Recent studies have proven that far from being a mere contributor to the obesity epidemic, sugar is also one of the main culprits for heart disease. In 1700, the average American consumed just four pounds of sugar. Fast forward to 2009, and over 50 percent of the population consumed half a pound of sugar daily, which totals to over 180 pounds of sugar a year.
Much of the problem is derived from High Fructose Corn Syrup (HFCS), contained in many hidden ingredients on the supermarket shelf, including so-called ‘health bars’, cereals, crackers, and prepared sauces. Fructose increases uric acid levels, which raises blood pressure and potentially harm the kidneys. It also causes chronic inflammation, deregulates the body’s appetite-control system, promotes obesity, and raises ‘bad cholesterol’ levels and is toxic to the liver.
There is no doubt that fructose and other refined sugars are not aligned with good health. The question remains: can we trust artificial sweeteners?
Artificial Sweeteners and weight loss/gain
The question of whether or not artificial sweeteners like aspartame and sucralose can be beneficial when taken as part of a weight loss regimen is divided. On the one hand, short-term studies indicate that these products can help reduce the amount of calories consumed. On the other hand, other research suggests that diet drinks and products can actually increase our desire for sweet foods.
In one study carried out by researchers at the University of Texas, it was found that the more diet beverages a person drank, the more likely they were to be obese or overweight. The debate is far from closed: a 2014 meta analysis published in the American Journal of Clinical Nutrition found that low-cal sweeteners reduced body mass index, fat mass, and waist circumference.
Artificial sweeteners and children
Although many low-calorie sweeteners are approved in the U.S. (including aspartame, sucralose, and acesulfame potassium), The Institute of Medicine warns that the consumption of too many artificially sweetened foods can stop consumers from consuming nutritionally dense foods.
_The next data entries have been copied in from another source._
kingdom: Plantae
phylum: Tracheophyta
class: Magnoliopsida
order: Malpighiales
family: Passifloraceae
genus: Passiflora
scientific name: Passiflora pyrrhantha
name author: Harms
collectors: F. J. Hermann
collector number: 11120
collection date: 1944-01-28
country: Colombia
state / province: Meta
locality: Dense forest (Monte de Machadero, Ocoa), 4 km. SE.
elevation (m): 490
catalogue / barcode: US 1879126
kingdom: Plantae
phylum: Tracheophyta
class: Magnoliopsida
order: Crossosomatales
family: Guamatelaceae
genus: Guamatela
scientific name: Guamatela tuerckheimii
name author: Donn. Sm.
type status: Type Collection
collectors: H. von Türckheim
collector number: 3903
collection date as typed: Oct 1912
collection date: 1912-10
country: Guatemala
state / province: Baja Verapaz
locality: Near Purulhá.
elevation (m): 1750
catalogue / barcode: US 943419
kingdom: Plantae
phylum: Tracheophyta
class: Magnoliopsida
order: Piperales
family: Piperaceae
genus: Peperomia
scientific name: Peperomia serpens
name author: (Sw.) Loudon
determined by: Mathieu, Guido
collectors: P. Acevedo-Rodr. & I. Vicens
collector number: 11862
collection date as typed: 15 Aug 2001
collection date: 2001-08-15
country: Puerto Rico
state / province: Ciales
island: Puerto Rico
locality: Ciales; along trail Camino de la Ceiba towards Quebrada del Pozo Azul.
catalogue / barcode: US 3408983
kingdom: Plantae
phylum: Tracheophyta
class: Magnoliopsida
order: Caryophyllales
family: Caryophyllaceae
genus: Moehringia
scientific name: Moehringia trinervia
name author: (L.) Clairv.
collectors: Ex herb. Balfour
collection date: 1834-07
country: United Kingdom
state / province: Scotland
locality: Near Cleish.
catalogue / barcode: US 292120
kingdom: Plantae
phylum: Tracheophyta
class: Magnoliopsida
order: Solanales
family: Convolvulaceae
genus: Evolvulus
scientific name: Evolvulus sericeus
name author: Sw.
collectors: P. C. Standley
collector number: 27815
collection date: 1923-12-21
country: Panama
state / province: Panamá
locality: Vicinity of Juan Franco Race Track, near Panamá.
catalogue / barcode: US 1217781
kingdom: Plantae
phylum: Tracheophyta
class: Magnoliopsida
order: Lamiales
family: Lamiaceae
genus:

Moreover, the Dietary Guidelines Advisory Committee stated that “…added sugars should be reduced in the diet and with healthy options, such as water in place of sugar-sweetened beverages.”
Artificial sweeteners and health concerns
Although commonly used low-cal sweeteners are approved in the U.S., they have been linked to an increased risk of metabolic syndrome. The latter is a cluster of factors that increase the chances of heart disease, diabetes, and stroke. These factors include high blood pressure, abnormal cholesterol levels, a large waist circumference, and high blood sugar levels.
In so far as cancer is concerned, most studies do not show a link between artificial sweeteners and cancer. One study carried out by researchers at Harvard University Medical School did report a higher risk of non-Hodgkin lymphomas in men who drank diet beverages, but the risk was similar for those who consumed beverages sweetened with added sugar.
Some people find they are sensitive to artificial sweeteners, suffering from issues such as headaches and migraines when consuming products with aspartame, acesulfame, or neotame. In general, although institutions like the Dietary Guidelines Advisory Committee state that artificial sweeteners are safe to use, they do not recommend replacing added sugars with low calorie sweeteners, meaning that it is probably best to keep artificial sweeteners to a minimum and consider more suitable alternatives.